» Source extract:
=== Section Start ===

Re: comments on XHTML Modularization 1.1 from XML Schema WG from Steven Pemberton on 2007-08-22 (www-html-editor@w3.org from July to September 2007)

From: Steven Pemberton <steven.pemberton@cwi.nl>
Date: Wed, 22 Aug 2007 14:20:39 +0200
To: "C. M. Sperberg-McQueen" <cmsmcq@acm.org>, www-html-editor@w3.org
Cc: "Schema IG" <w3c-xml-schema-ig@w3.org>
Message-ID: <op.txgm8pidsmjzpq@acer3010.lan>
Dear Michael, and other colleagues,

Thank you for your belated last call comments on XHTML Modularization 1.1.
  http://lists.w3.org/Archives/Public/www-html-editor/2007JanMar/0035

To return the favour, here is our belated reply :-)/2 (largely caused by  
our rechartering, which happened after your comments arrived).

2.1. Charset type

     Charset is defined as a vacuous restriction of xsd:string. That may
     be the right thing to do, but it seems likely that a better
     definition can be formulated.
[...]
     A more ambitous definition might mention all of the values in the
     IANA type registry, but the result, when examined, is rather long
     and not really very informative — rather like the registry itself
     — and it is not included here.

While we agree on the principle of validating as much as possible, we are  
wary of duplicating someone else's list in a specification: we run the  
risk of making the schema brittle, and needing to be regularly updated.

2.2. Color type

     Two things seem puzzling in the current definition of Color: (1) it
     allows any NMTOKEN, rather than just the sixteen well known color
     names. And (2) while six-digit hexadecimal values are allowed,
     three-digit values are not allowed. (The description of Color in
     HTML 4.01 (<URL:[40]http://www.w3.org/TR/html401/types.html#h-6.5>)

=== Section End ===

» Actions to take:
(A) In the reply on XHTML Modularization 1.1, how is Charset currently defined?
(B) Output the stretch of the reply on XHTML Modularization 1.1 from "Re: comments on" through "your comments arrived).", copying it word for word.
(C) Pick up the reply on XHTML Modularization 1.1 at the point where it stops, and carry it on.
The lines that come next have nothing to do with the reply on XHTML Modularization 1.1.

» Dataset extract:
=== Section Start ===

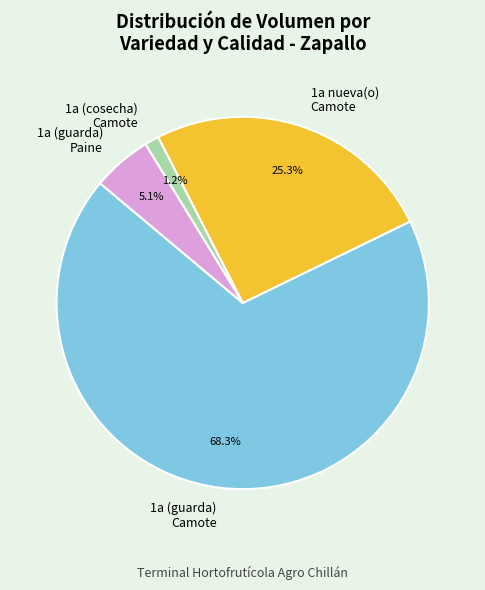

What percentage do 1a nueva(o) Camote and 1a (cosecha) Camote together represent?

26.5%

=== Section End ===

» Answers for each item:
(A) As a vacuous restriction of xsd:string.

(B)
Re: comments on XHTML Modularization 1.1 from XML Schema WG from Steven Pemberton on 2007-08-22 (www-html-editor@w3.org from July to September 2007)

From: Steven Pemberton <steven.pemberton@cwi.nl>
Date: Wed, 22 Aug 2007 14:20:39 +0200
To: "C. M. Sperberg-McQueen" <cmsmcq@acm.org>, www-html-editor@w3.org
Cc: "Schema IG" <w3c-xml-schema-ig@w3.org>
Message-ID: <op.txgm8pidsmjzpq@acer3010.lan>
Dear Michael, and other colleagues,

Thank you for your belated last call comments on XHTML Modularization 1.1.
  http://lists.w3.org/Archives/Public/www-html-editor/2007JanMar/0035

To return the favour, here is our belated reply :-)/2 (largely caused by  
our rechartering, which happened after your comments arrived).

(C)
     doesn't actually specify how many digits are to be used for hex
     color values.)

Three digit hex colour values were introduced in CSS, and are not actually  
a part of HTML; in fact we agree that the HTML definition is a little  
unclear, and only seems to suggest what the correct values are through  
examples. The problem is, with legacy content now on the web, it is  
difficult to say whether colour "#FAB" should be interpreted as "#FFAABB"  
as it is in CSS, or "#000FAB" as would be suggested if you interpret the  
value as "a hexadecimal number" which is what the specification says it  
is. Since the 6 digit version is the only likely interoperable one, we  
prefer to keep it at that. As for the sixteen well-known values, while  
these are defined in the HTML4 specification, many other values are now  
extant and interoperable on the web (and remember that Modularization is  
for a whole family of languages, not just HTML4 derivatives).

2.3. ContentType

     Like Charset, this could be defined as a union whose first member(s)
     recognize well-known values defined by the RFCs or in the IANA
     registry and whose final type (here xsd:string) takes care of
     extensibility. It's not clear to me whether the values are in fact
     limited by the RFC to ASCII characters; if so, xsd:string is a bit
     too broad.

We are considering this change for a future revision.

2.4. Coords type

     Since the possible values of Coords values are so clearly specified
     in the spec, it seems a shame not to define the type a little more
     tightly.

This seems like a reasonable suggestion.

2.5. FPI type
[...]
     The pattern is then quite simple:

   <xsd:simpleType name="FPI">
    <xsd:restriction base="xsd:normalizedString">
     <xsd:pattern value="&fpi;"/>
    </xsd:restriction>
   </xsd:simpleType>

Looks good.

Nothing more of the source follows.